De acordo com a conselheira do CAFAC Andreza Ferreira, se o beneficiário pessoa física firmou Termo de Ajuste para receber apoio do FAC em, por exemplo, junho de 2015 e teve que pagar prestadores de serviços também pessoa física em setembro de 2015, deve recolher INSS. “Contudo, se precisar pagar o mesmo profissional em janeiro de 2016, está isento do recolhimento do INSS”, acrescenta.

A conselheira afirma que o recolhimento do INSS deve observar a data de vigência da Lei 13.202 de 9/12/2015. Dessa forma, se o pagamento do prestador de serviço pessoa física foi realizado antes de 9/12/2015, o INSS deverá ser recolhido e comprovado. A partir dessa data não serão mais necessários recolhimento e comprovação.

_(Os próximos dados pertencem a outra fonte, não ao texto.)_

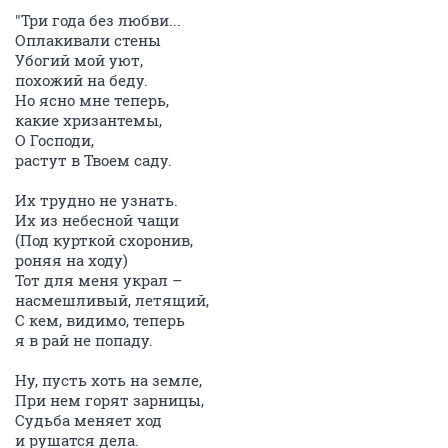
"Три года без любви...
Оплакивали стены
Убогий мой уют,
похожий на беду.
Но ясно мне теперь,
какие хризантемы,
О Господи,
растут в Твоем саду.
Их трудно не узнать.
Их из небесной чащи
(Под курткой схоронив,
роняя на ходу)
Тот для меня украл –
насмешливый, летящий,
С кем, видимо, теперь
я в рай не попаду.
Ну, пусть хоть на земле,
При нем горят зарницы,
Судьба меняет ход
и рушатся дела.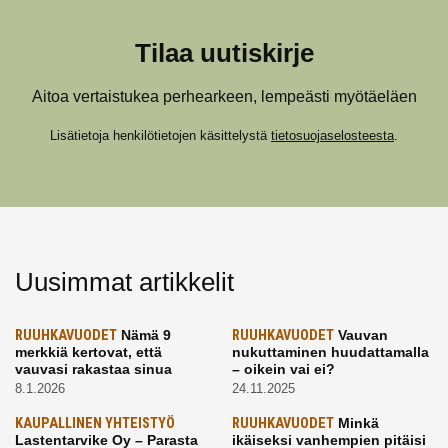
Tilaa uutiskirje
Aitoa vertaistukea perhearkeen, lempeästi myötäeläen
Lisätietoja henkilötietojen käsittelystä
tietosuojaselosteesta
.
Uusimmat artikkelit
RUUHKAVUODET
Nämä 9
RUUHKAVUODET
Vauvan
merkkiä kertovat, että
nukuttaminen huudattamalla
vauvasi rakastaa sinua
– oikein vai ei?
8.1.2026
24.11.2025
KAUPALLINEN YHTEISTYÖ
RUUHKAVUODET
Minkä
Lastentarvike Oy – Parasta
ikäiseksi vanhempien pitäisi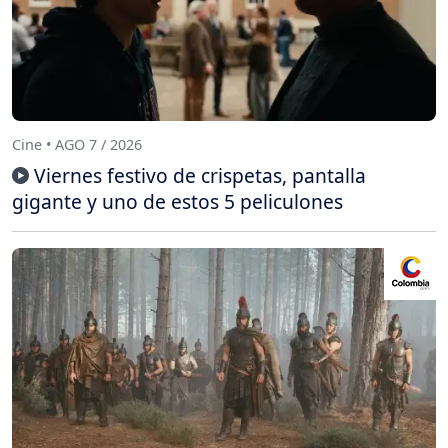
Cine • AGO 7 / 2026
Viernes festivo de crispetas, pantalla
gigante y uno de estos 5 peliculones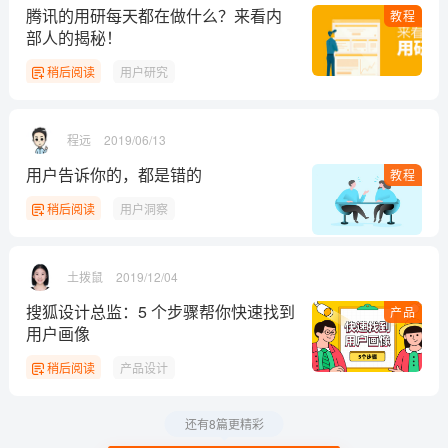
腾讯的用研每天都在做什么？来看内
教程
部人的揭秘！
稍后阅读
用户研究
程远
2019/06/13
用户告诉你的，都是错的
教程
稍后阅读
用户洞察
土拨鼠
2019/12/04
搜狐设计总监：5 个步骤帮你快速找到
产品
用户画像
稍后阅读
产品设计
还有8篇更精彩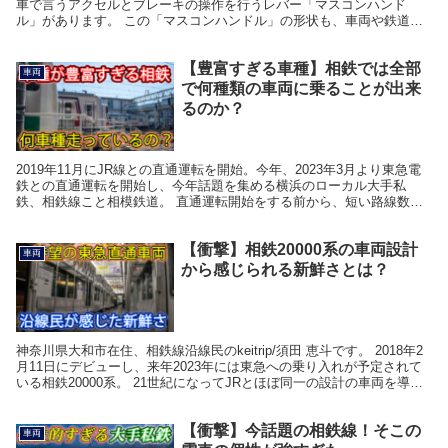
車で言うアクセルとブレーキの操作を行うレバー「マスコンハンド
ル」があります。 この「マスコンハンドル」の形状も、車両や鉄道会
社によって形状が異なり、さまざまな種類があります。 J...
【豊富すぎる車種】相鉄では全部
車両
で何種類の車両に乗ることが出来
るのか？
2019年11月にJR線との直通運転を開始。今年、2023年3月より東急電
鉄との直通運転を開始し、今年話題を集める横浜のローカル大手私
鉄、相鉄線こと相模鉄道。 直通運転開始をする前から、短い路線数の
割に車種が非常に豊富でかつ、他社には見られ...
【衝撃】相鉄20000系の車両設計
車両
から感じられる新鮮さとは？
神奈川県大和市在住、相鉄線沿線民のkeitrip/須田 恵斗です。 2018年2
月11日にデビューし、来年2023年には東急への乗り入れが予定されて
いる相鉄20000系。 21世紀になってJRとほぼ同一の設計の車両を導入
してきた相鉄にとって...
【衝撃】今話題の相鉄線！そこの
車両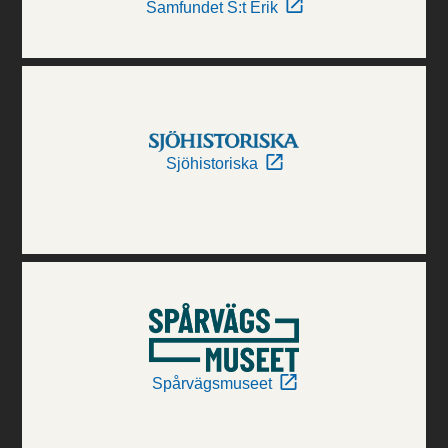
Samfundet S:t Erik
Sjöhistoriska
Spårvägsmuseet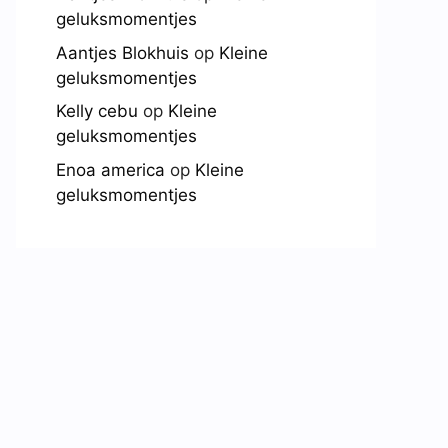
geluksmomentjes
Aantjes Blokhuis
op
Kleine
geluksmomentjes
Kelly cebu
op
Kleine
geluksmomentjes
Enoa america
op
Kleine
geluksmomentjes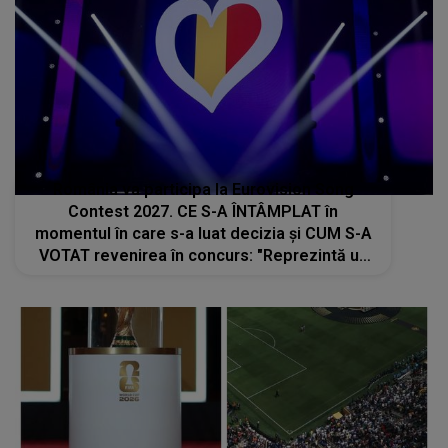
România va participa la Eurovision Song
Contest 2027. CE S-A ÎNTÂMPLAT în
momentul în care s-a luat decizia și CUM S-A
VOTAT revenirea în concurs: "Reprezintă un
proiect strategic de..."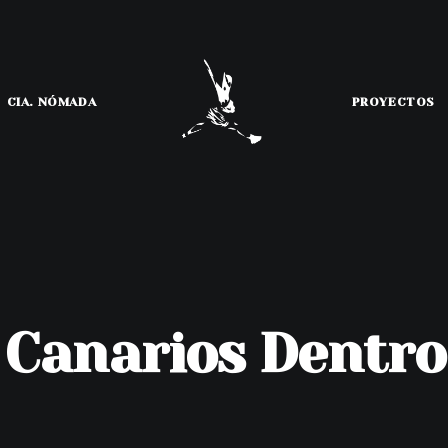
CIA. NÓMADA
PROYECTOS
l Canarios Dentro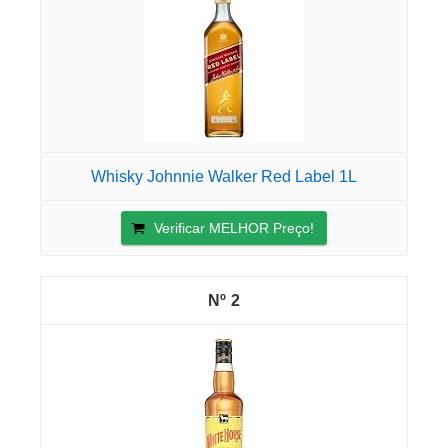
Whisky Johnnie Walker Red Label 1L
Verificar MELHOR Preço!
2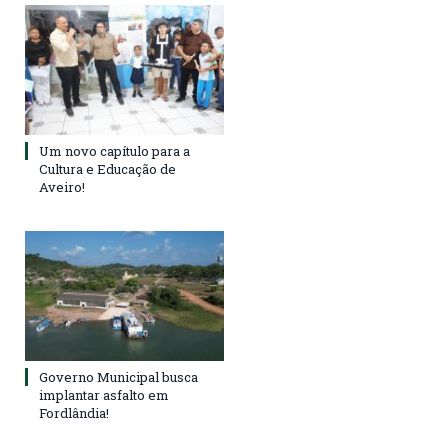
Um novo capítulo para a
Cultura e Educação de
Aveiro!
Governo Municipal busca
implantar asfalto em
Fordlândia!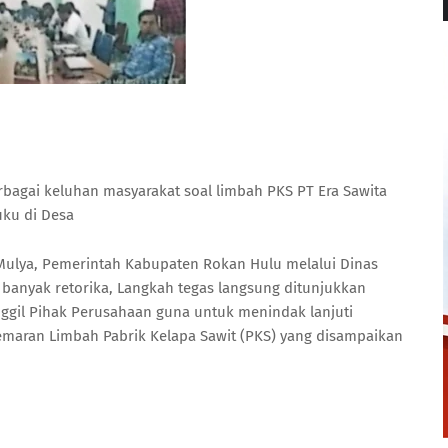
agai keluhan masyarakat soal limbah PKS PT Era Sawita
uku di Desa
ulya, Pemerintah Kabupaten Rokan Hulu melalui Dinas
 banyak retorika, Langkah tegas langsung ditunjukkan
ggil Pihak Perusahaan guna untuk menindak lanjuti
maran Limbah Pabrik Kelapa Sawit (PKS) yang disampaikan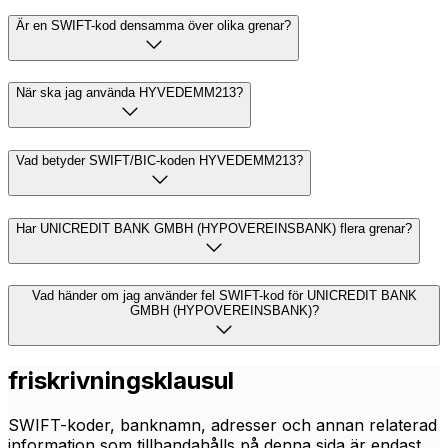
Är en SWIFT-kod densamma över olika grenar?
När ska jag använda HYVEDEMM213?
Vad betyder SWIFT/BIC-koden HYVEDEMM213?
Har UNICREDIT BANK GMBH (HYPOVEREINSBANK) flera grenar?
Vad händer om jag använder fel SWIFT-kod för UNICREDIT BANK
GMBH (HYPOVEREINSBANK)?
friskrivningsklausul
SWIFT-koder, banknamn, adresser och annan relaterad
information som tillhandahålls på denna sida är endast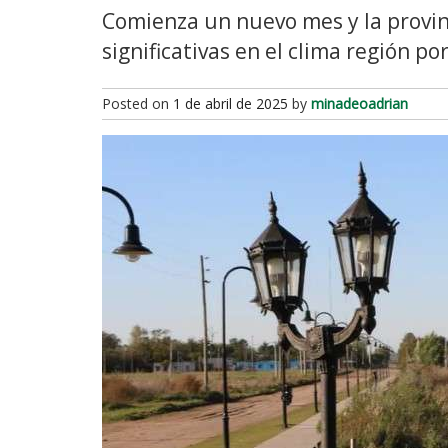
Comienza un nuevo mes y la provinc
significativas en el clima región po
Posted on
1 de abril de 2025
by
minadeoadrian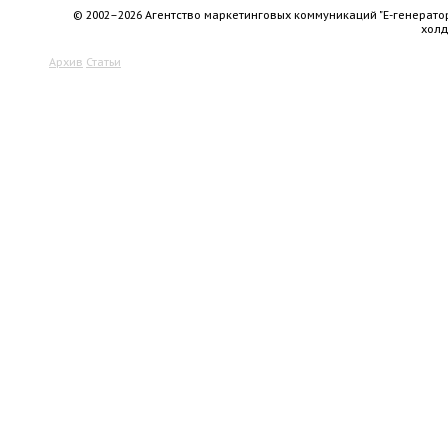
© 2002–2026 Агентство маркетинговых коммуникаций "Е-генерато
хол
Архив
Статьи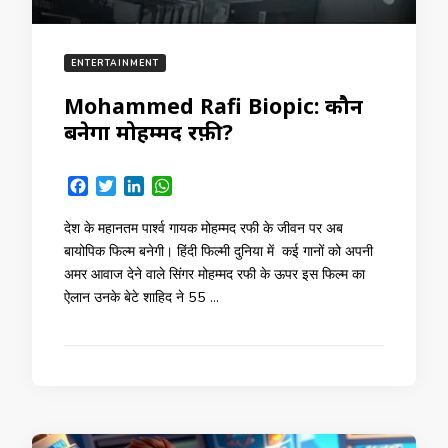
ENTERTAINMENT
Mohammed Rafi Biopic: कौन
बनेगा मोहम्मद रफ़ी?
Facebook
Twitter
LinkedIn
WhatsApp
देश के महानतम पार्श्व गायक मोहम्मद रफी के जीवन पर अब
बायोपिक फिल्म बनेगी। हिंदी फिल्मी दुनिया में कई गानों को अपनी
अमर आवाज देने वाले सिंगर मोहम्मद रफी के ऊपर इस फिल्म का
ऐलान उनके बेटे शाहिद ने 55 …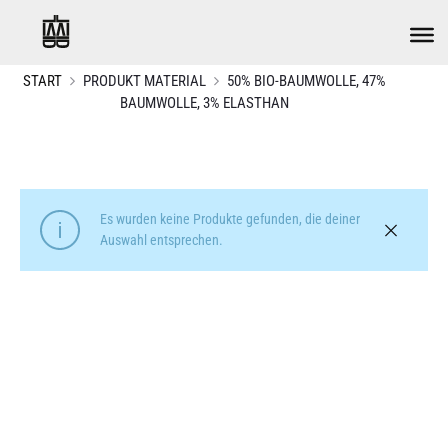
START
PRODUKT MATERIAL
50% BIO-BAUMWOLLE, 47%
BAUMWOLLE, 3% ELASTHAN
Es wurden keine Produkte gefunden, die deiner
Auswahl entsprechen.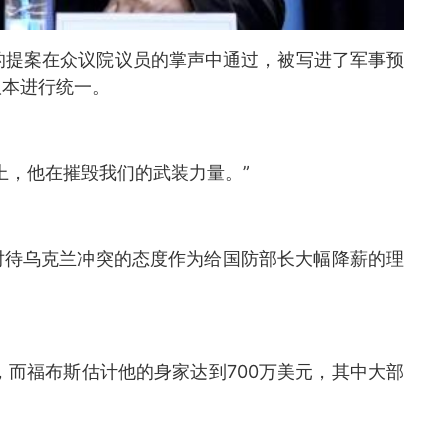
的提案在众议院议员的掌声中通过，被写进了军事预
版本进行统一。
上，他在摧毁我们的武装力量。”
对待乌克兰冲突的态度作为给国防部长大幅降薪的理
，而福布斯估计他的身家达到700万美元，其中大部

A decisão do CAFAC se baseou no Parecer 351/2016 PRCON/PGDF.

Histórico

Em 2015, o Tribunal, por meio da decisão de nº1877, determinou à Secretaria que os projetos apoiados pelo Fundo de Apoio à Cultura – FAC deveriam, obrigatoriamente, apresentar o recolhimento de tributos, dentre eles, o INSS.

Em busca de encontrar uma interpretação jurídica que não prejudicasse os artistas e produtores do DF e também não implicasse no descumprimento das determinações do Tribunal de Contas, foram realizadas reuniões com representantes do movimento cultural.

Assim, a Secretaria de Cultura enviou consulta formal à Procuradoria Geral do Distrito Federal – PGDF para buscar uma solução jurídica.

A primeira manifestação da PGDF não mencionava a determinação do TCDF, que prevalece sobre a manifestação jurídica da Procuradoria.

No início da maio/15 a PGDF se manifestou de forma conclusiva. Desta vez, levando em consideração a decisão do TCDF, firmou entendimento no sentido da obrigatoriedade de recolhimento do tributo para todos os projetos anteriores a dezembro de 2015, quando houve alteração da legislação.

Portanto, para a PGDF, não é possível interpretação diversa, ressalvada a hipótese de o próprio Tribunal de Contas alterar sua decisão.

Diante deste quadro, reafirmando seu compromisso com a classe artística do DF ao mesmo tempo a obrigação legal de cumprir a determinação da corte de Contas do Distrito Federal, a Secretaria de Cultura vai apresentar pedido de revisão ao TCDF.